3.) Take Away Triggers (aka Late night Instagram)
Whether or not you’re hungry, scrolling through Instagram and Pinterest at 9pm when your feed is filled with decadent desserts is going to trigger your cravings. There would be nights I’d be in bed, ready to go to sleep and I’d scroll through Instagram one more time. I’d see everyone’s snacks and recipes and desserts and instantly crave more. I’d either cave in, eat more and feel guilty or I’d feel unsatisfied and slightly unsettled.
Now I try not to engage in social media other than replying to comments after dinner. Instead, I’m spending time with my boyfriend, reading, relaxing or just plain old getting to sleep early. Without the barrage of triggers I don’t feel like I’m missing out.
I’ve also noticed that since eating more intuitively during the day, I’m not as effected by craving triggers. I can see a delicious looking dessert and have no desire to eat it.
4.) Replace the Habit with a Ritual you LOVE
A big part of breaking a habit that you no longer want, is being able to replace it with something more positive that you enjoy more than the old habit. If your night eating is something unhealthy that you want to change, ask yourself, what’s a nightly habit that would add to my health and happiness? Not just something you think you should do, but something that would bring you joy.
Personally, a lot of my nightly routine now involves spending time with other people and or truly relaxing. I love lighting candles, listening to audio books or podcasts, doodling/sketching, reading. These activities are ones that capture my full attention. I don’t get distracted like I do on my phone. Being able to turn off and relax has helped so much with cravings. I’m feeding my soul in other ways. Instead of sugar, I crave these stress reducing activities.

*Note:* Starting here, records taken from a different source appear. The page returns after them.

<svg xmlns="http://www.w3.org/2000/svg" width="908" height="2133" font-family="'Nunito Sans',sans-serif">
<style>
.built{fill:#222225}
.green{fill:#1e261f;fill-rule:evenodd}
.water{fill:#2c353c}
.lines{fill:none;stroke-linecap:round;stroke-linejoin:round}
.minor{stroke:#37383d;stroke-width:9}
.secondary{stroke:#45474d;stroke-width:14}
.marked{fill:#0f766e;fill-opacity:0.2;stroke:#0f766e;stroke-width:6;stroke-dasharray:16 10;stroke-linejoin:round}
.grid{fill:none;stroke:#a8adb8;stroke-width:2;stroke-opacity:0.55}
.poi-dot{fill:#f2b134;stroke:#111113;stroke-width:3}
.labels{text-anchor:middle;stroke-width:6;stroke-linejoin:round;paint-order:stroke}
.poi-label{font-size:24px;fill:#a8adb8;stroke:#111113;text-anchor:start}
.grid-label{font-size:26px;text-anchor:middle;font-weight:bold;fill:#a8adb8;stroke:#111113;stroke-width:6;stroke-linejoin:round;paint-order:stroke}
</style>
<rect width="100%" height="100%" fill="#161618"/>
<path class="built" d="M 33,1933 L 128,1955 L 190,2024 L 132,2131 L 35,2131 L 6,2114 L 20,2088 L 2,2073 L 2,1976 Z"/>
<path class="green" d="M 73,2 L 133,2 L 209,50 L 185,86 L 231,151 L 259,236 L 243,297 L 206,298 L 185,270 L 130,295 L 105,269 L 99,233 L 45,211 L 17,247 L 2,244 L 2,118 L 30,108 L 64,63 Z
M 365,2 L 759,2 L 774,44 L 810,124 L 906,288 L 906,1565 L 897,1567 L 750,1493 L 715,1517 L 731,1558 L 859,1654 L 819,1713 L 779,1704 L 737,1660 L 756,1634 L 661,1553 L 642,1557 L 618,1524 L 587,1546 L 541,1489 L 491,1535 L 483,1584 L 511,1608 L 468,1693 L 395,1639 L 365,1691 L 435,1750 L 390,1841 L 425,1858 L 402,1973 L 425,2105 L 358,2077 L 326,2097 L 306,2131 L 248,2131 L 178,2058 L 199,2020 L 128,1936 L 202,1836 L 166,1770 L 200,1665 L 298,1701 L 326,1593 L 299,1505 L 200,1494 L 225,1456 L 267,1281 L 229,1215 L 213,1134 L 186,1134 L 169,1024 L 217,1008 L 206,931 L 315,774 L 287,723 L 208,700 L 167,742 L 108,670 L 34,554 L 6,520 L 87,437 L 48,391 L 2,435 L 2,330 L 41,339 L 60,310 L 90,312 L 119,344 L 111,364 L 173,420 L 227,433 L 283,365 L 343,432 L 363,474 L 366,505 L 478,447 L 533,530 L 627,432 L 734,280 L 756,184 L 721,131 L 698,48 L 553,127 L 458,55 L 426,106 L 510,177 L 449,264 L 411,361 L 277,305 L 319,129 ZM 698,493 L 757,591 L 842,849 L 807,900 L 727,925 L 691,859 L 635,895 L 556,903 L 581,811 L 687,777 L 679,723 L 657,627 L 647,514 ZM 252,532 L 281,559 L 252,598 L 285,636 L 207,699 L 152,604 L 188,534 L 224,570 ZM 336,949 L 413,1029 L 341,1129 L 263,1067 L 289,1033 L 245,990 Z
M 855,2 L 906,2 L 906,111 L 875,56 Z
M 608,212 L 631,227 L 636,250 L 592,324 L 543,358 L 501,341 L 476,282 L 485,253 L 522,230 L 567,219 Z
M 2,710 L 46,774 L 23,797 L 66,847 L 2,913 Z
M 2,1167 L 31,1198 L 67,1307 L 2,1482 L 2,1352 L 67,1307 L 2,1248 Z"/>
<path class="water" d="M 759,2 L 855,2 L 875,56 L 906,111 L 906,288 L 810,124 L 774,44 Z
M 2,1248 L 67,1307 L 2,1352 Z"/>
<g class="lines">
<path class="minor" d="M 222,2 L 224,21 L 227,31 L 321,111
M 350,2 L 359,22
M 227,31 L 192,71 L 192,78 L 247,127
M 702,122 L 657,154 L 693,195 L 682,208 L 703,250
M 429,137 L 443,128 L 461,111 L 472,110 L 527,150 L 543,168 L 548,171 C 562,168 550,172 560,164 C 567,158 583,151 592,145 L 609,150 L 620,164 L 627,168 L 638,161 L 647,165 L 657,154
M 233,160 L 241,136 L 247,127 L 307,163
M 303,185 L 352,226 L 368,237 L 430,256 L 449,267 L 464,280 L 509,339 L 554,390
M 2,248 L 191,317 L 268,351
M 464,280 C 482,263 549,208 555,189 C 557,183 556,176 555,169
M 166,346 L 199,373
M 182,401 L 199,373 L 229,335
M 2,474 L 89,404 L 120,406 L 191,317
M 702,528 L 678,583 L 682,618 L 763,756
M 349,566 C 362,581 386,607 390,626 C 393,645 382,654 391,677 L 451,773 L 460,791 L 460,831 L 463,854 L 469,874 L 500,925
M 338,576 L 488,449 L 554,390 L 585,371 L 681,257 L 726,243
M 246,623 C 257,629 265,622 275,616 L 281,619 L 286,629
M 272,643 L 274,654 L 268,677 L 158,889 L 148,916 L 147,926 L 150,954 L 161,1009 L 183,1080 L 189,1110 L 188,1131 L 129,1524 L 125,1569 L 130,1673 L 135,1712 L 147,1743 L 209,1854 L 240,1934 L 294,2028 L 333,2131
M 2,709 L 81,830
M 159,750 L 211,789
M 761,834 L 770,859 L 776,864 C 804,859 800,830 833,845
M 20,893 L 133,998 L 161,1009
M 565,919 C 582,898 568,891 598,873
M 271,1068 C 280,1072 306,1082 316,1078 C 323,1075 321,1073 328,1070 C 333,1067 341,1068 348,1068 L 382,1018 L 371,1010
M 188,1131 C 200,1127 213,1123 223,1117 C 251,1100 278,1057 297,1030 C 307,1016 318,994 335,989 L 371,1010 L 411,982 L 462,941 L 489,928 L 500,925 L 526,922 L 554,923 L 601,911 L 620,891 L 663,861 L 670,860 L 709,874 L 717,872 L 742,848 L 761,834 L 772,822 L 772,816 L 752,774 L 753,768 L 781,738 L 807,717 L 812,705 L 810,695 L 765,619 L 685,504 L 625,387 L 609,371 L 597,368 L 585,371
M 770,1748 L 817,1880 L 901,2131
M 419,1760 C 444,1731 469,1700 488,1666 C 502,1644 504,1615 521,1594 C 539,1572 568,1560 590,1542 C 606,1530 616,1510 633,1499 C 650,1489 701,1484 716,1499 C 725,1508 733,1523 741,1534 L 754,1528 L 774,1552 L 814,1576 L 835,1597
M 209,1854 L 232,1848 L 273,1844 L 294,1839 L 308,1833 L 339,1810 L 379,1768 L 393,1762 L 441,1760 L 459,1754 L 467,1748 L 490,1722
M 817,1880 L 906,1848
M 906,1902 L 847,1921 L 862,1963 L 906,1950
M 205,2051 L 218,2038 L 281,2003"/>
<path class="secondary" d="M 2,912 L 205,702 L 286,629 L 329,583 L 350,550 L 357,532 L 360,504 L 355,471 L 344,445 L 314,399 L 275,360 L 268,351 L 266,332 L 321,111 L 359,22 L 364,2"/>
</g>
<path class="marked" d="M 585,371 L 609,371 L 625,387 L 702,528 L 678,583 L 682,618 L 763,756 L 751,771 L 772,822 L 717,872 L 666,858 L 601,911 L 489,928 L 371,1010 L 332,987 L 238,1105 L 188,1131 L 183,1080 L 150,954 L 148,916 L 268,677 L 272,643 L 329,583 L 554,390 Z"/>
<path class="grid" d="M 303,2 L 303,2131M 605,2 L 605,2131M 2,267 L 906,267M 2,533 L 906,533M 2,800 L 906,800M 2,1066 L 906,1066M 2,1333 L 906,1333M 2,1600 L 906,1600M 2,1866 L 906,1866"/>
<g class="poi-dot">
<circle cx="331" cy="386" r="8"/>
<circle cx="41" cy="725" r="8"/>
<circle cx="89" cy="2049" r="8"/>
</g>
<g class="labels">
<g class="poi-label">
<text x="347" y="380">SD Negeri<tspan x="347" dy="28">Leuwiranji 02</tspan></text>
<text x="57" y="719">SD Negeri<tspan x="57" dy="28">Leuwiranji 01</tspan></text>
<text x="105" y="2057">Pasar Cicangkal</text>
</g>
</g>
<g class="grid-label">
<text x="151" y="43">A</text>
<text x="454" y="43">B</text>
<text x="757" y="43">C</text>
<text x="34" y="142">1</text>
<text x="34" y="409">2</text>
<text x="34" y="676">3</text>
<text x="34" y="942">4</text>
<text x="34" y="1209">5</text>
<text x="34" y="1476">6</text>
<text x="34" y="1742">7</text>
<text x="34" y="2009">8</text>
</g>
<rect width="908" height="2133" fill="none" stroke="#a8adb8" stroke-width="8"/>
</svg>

I’ve held back on talking about this habit because for a long time it was a source of shame. However I know I’m definitely not alone. It wasn’t until my emotional cravings were fed and I ate more intuitively throughout the day, that I’ve been able to quiet the need to eat after dinner. Once in a while I’ll share a pack of dark chocolate justin’s peanut butter cups (the flippin’ best), but it never feels like I need it. These after dinner treats feel remarkably different.